Marilyn applies Spiral Dynamics and Integral tools across Canada and internationally by serving
executives of multinational companies, as community foundation president, chamber of commerce
president, designer of sustainable community development programs and as the developer of
Integral Vital Signs Monitor for City Wellbeing. Marilyn is the Canadian leader of Spiral Dynamics in
the Integral Age, a charter member of the Integral Institute, and represents Canada at the Center for
Human Emergence International. She is author of Integral City: Evolutionary Intelligences for the
Human Hive, and a jury member of the Globe Sustainable City Awards. Marilyn is a co-founder of
the Center for Human Emergence: Canada

Beth Sanders BA MCP MCIP RPP, is the founder and President of POPULUS Community
Planning Inc., where she is engaged by individuals, communities, corporations and organizations
seeking to align people, purpose, priorities, profits, programs and processes.
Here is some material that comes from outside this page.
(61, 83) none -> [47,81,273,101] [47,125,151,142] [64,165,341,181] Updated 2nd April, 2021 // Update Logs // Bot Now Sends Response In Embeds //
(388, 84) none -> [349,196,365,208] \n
As a city planner,
Beth is regularly in the heart of conflict and political wrangling, ranging from siting hog farms or
homeless shelters, to the chaos of building North Americaʼs fastest growing city: Fort McMurray.
Beth applies Spiral Dynamics and Integral tools across Canada with elected officials and municipal
administrators, public and private corporations, a universityʼs board of governors, numerous
community boards, as faculty at the University of Alberta and Brandon University, on the board of
the Community Planning Association of Alberta, and as a convener of tough conversations that lead
to wise action. She received the Mayorʼs Medal in Urban Issues (Winnipeg) for her work in public
engagement. Beth is president of the Alberta Professional Planners Institute and a co-founder of
the Center for Human Emergence: Canada.

For Details and Registration
Full course details and online registration:
http://integralcity.com/discovery-zone/workshops-and-training_current%20trainings.html

*Accredited by Dr. Don Beck, Founder of the Center for Human Emergence and The Spiral Dynamics Group

By | 2017-04-07T02:57:37+00:00 June 20th, 2011|Classroom course, F. Training|1 Comment

About the Author:

HI I am the Founder of Integral City Meshworks Inc. and Chief Blogger. Working with cities and eco-regions, I ‘meshwork’ or weave people, purpose, priorities, profits, programs and processes to align contexts, grow capacity and develop strategies for sustainability and resilience in the Integral City. You can read more details about me here http://integralcity.com/about/about-the-founder/

One Comment

  1. Beth June 21, 2011 at 7:49 pm - Reply

    Thanks for posting this, Marilyn. I so look forward to meeting the nifty folks that will join us in July, in Edmonton.